Calls of Note Part 3

- ThinkEquity notes they had the chance to test Verizon Wireless' Chocolate phone, and we believe it is selling very well. Verizon Wireless plans to put increasing emphasis on its music phones, boding well for Smith Micro's (NASDAQ:SMSI) near-term revenue prospects. In the future, they expect Verizon Wireless and other carriers to offer some version of Smith Micro's QuickLink Music, which is a more direct assault by mobile phone operators on iTunes. Longer term, they believe Smith Micro's biggest success will be in StuffIt Mobile.

Having said that, the firm checked some Verizon Wireless stores in Midtown Manhattan and it is clear that the Chocolate phone is selling very well. It was sold out in some places, and almost sold out at others. Likewise, research suggests that a very large percentage of those buying a Chocolate phone also buy the $30 Verizon music essentials kit, made by Smith Micro.

Therefore, even though they believe the Chocolate phone has an unusually poorly designed interface versus the BlackBerry standard, it appears to be selling extremely well and should bolster Smith Micro's near-term prospects.

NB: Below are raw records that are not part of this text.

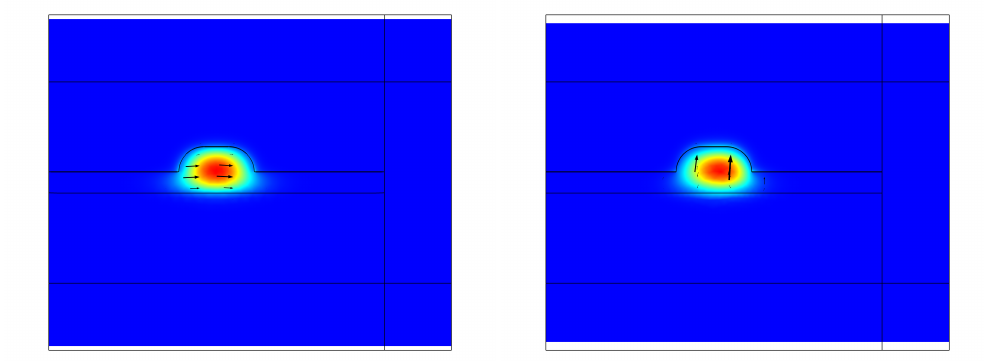
Figure 5. TE and TM modes profiles in a bent waveguide at a bending radius of 9 µ m.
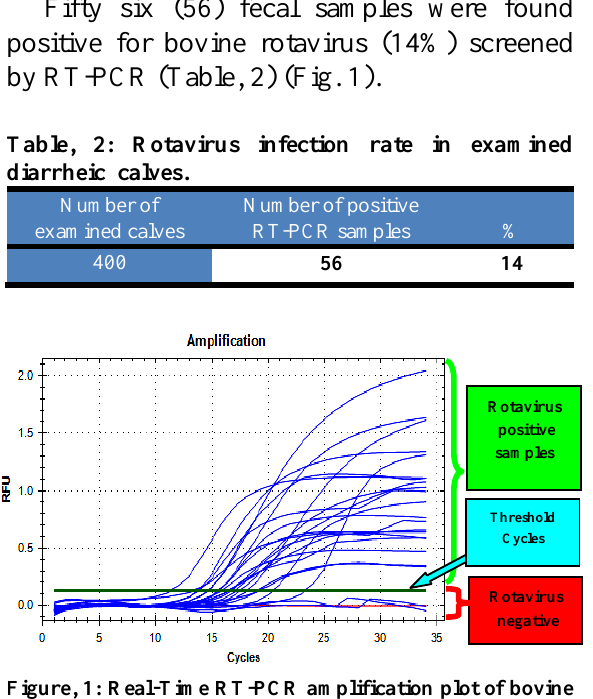
Figure, 1: Real-Time RT-PCR amplification plot of bovine rotavirus.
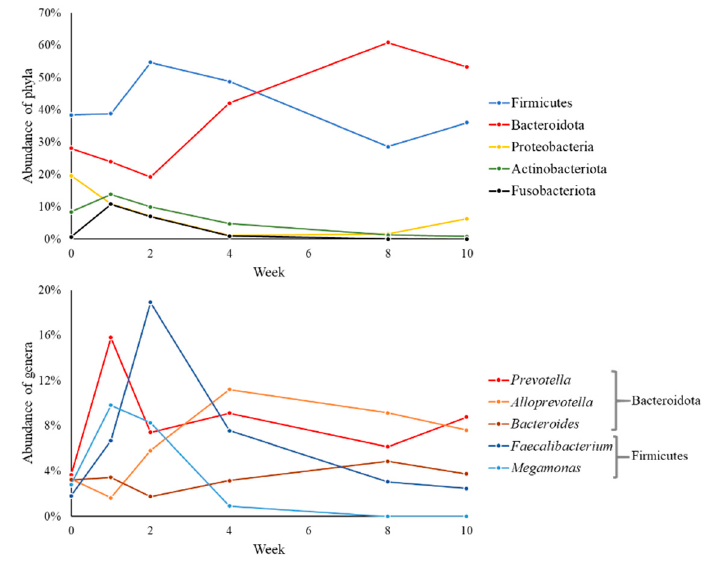
Figure 6. Relative abundance of bacterial phyla and genera in fecal samples during pre- and post- weaning in dairy calves fed different levels and sources of NDF.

More importantly, however, they believe StuffIt has a shot at becoming "must have" software for every cell phone. It could compress 40% of the basic resource software suite, and up to 30% of traffic such as pictures, music and video. As Mike Lazaridis at Research In Motion has shown (and the firm believes), that capability would be a gold mine. The math here is simple: 1bn handsets a year, assuming $0.25 per copy, is $250m or $10 per share, virtually all of it falling to pretax income. In their opinion, while this is likely outside our 12-month investment horizon, it could yield a $200 stock at a decent 20x multiple.

Maintains Buy and 12-month $20 tgt.

Notablecalls: $200 tgt sounds unbelievable. But it's bound to draw attention. I don't dare to call this one actionable but one to keep on the radar.